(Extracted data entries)
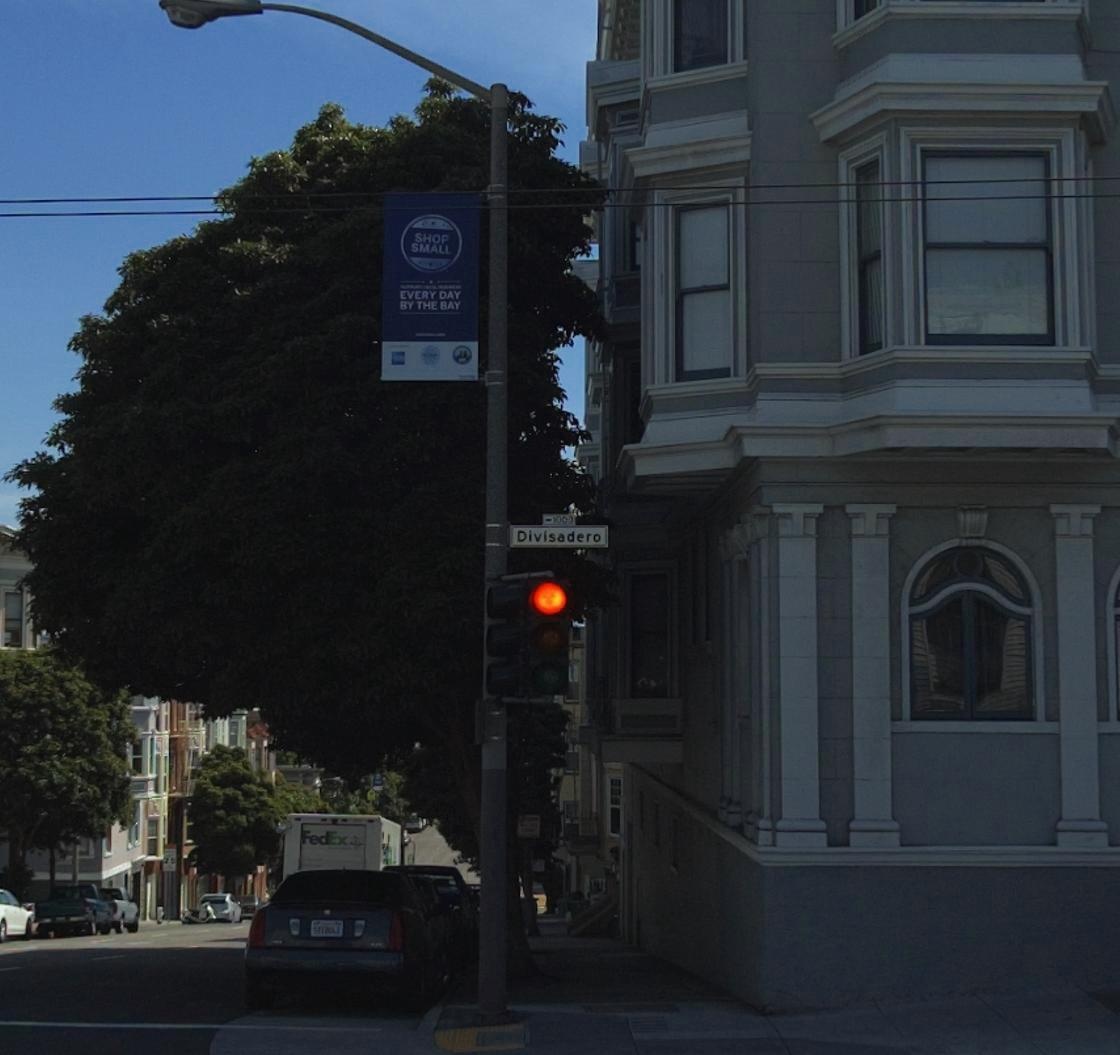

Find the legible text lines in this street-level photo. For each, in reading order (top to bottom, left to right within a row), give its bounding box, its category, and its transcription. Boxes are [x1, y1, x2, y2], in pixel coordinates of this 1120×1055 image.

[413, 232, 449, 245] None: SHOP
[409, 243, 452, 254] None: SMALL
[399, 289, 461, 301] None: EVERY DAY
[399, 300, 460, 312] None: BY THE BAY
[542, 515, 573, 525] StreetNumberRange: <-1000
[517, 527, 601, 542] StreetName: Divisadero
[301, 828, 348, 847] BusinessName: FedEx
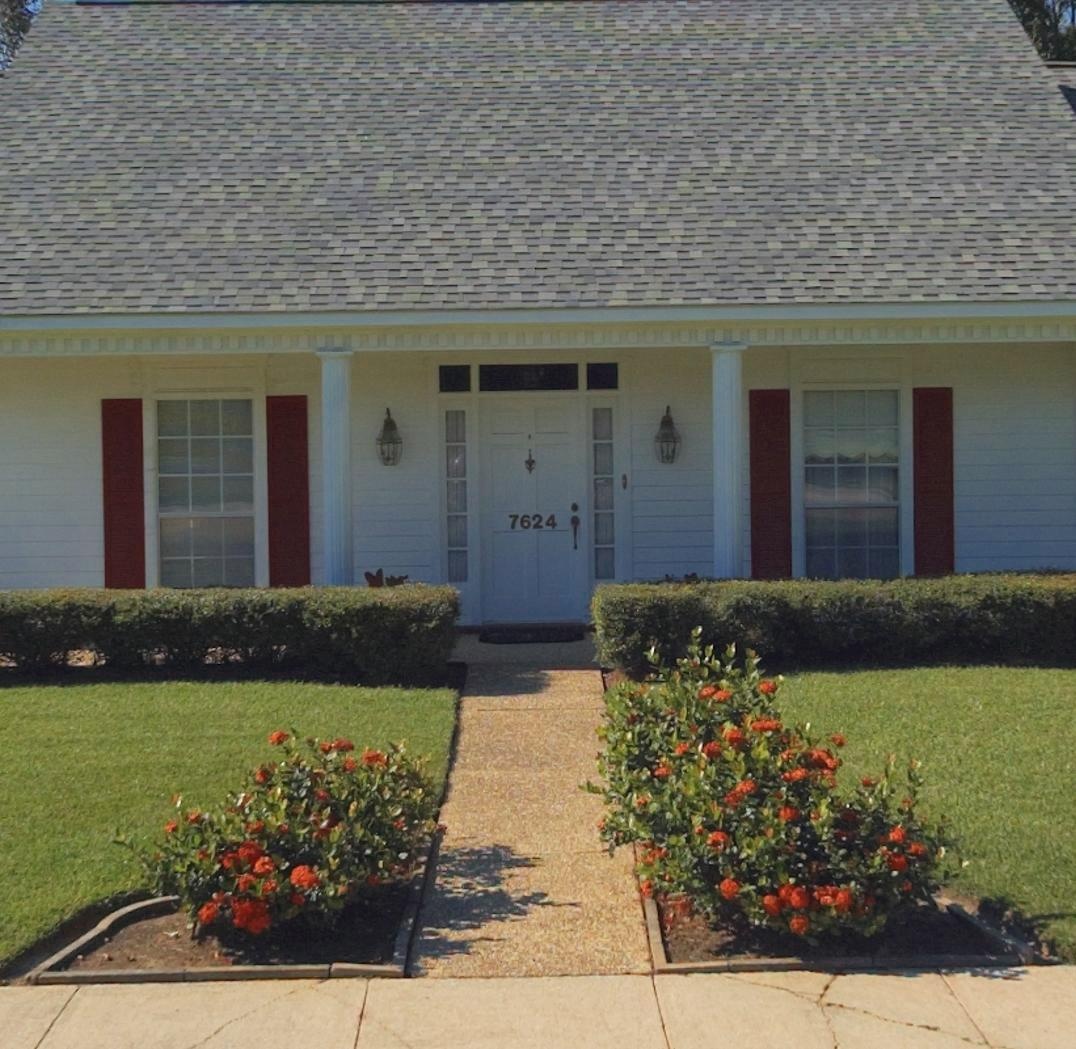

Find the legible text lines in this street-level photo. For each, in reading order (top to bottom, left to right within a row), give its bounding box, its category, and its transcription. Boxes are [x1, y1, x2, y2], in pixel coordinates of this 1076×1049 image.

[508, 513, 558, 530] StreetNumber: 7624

## Required work
Can you switch "street-level photo" to "street-level image" in all the records above and give the lines back otherwise unchanged, without the pictures?

## Solution to this problem
Find the legible text lines in this street-level image. For each, in reading order (top to bottom, left to right within a row), give its bounding box, its category, and its transcription. Boxes are [x1, y1, x2, y2], in pixel coordinates of this 1120×1055 image.

[413, 232, 449, 245] None: SHOP
[409, 243, 452, 254] None: SMALL
[399, 289, 461, 301] None: EVERY DAY
[399, 300, 460, 312] None: BY THE BAY
[542, 515, 573, 525] StreetNumberRange: <-1000
[517, 527, 601, 542] StreetName: Divisadero
[301, 828, 348, 847] BusinessName: FedEx

Find the legible text lines in this street-level image. For each, in reading order (top to bottom, left to right within a row), give its bounding box, its category, and its transcription. Boxes are [x1, y1, x2, y2], in pixel coordinates of this 1076×1049 image.

[508, 513, 558, 530] StreetNumber: 7624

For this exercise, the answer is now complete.